* [EXERCISE]
When a line in the listing below contains the word "Mythos", return a copy of that line.

* [SOURCE MATERIAL]
========================

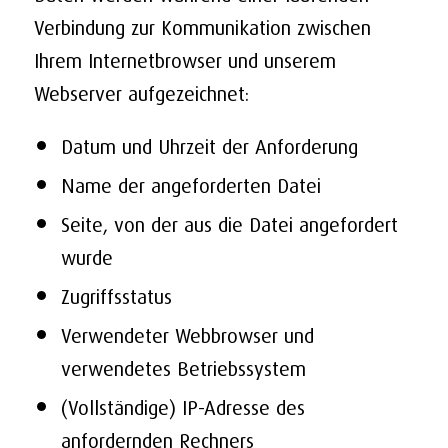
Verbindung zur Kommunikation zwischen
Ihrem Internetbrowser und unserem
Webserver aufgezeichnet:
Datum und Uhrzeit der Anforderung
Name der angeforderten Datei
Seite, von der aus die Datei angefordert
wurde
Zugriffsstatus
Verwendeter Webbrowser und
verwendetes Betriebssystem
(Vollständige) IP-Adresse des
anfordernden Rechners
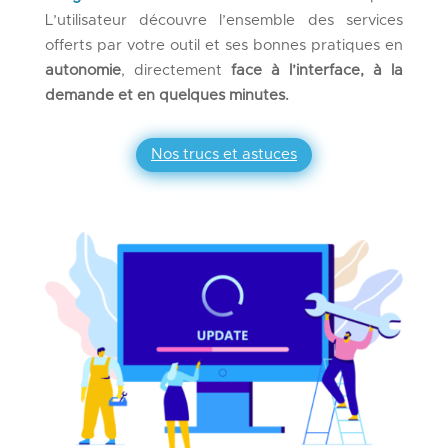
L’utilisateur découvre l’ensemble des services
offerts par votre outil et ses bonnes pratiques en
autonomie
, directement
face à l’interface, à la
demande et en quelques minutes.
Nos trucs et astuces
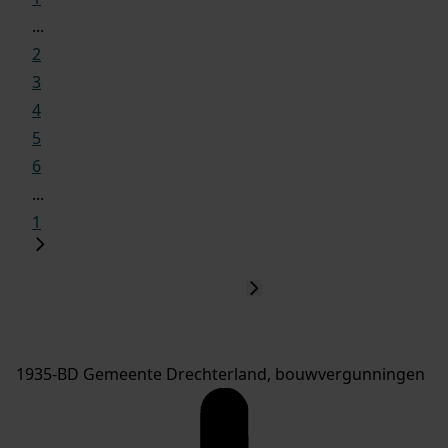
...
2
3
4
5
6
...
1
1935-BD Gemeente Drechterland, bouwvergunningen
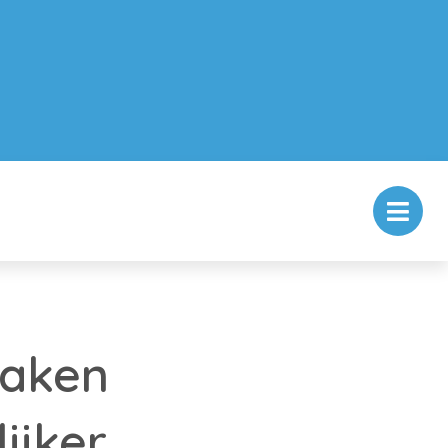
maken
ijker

========================

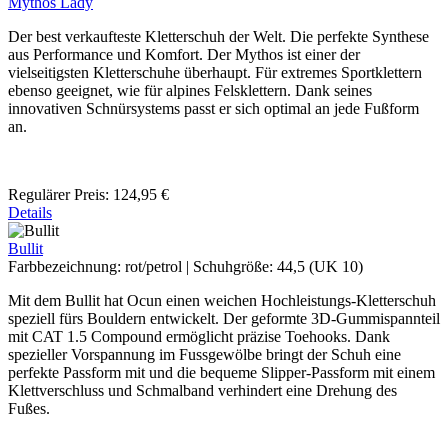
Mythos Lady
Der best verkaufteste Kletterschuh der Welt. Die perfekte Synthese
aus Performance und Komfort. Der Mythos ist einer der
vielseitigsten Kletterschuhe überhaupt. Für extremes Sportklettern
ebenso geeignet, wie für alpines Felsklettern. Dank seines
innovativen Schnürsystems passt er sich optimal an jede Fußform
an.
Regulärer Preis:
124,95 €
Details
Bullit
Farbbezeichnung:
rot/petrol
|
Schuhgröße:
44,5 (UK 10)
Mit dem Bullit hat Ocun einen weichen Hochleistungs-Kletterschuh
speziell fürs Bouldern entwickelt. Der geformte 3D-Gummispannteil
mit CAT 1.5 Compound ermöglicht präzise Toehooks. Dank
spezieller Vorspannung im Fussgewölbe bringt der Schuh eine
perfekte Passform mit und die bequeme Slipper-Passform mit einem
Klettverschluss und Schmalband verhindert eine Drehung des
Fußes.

========================

* [TASK RESULT]
Mythos Lady
aus Performance und Komfort. Der Mythos ist einer der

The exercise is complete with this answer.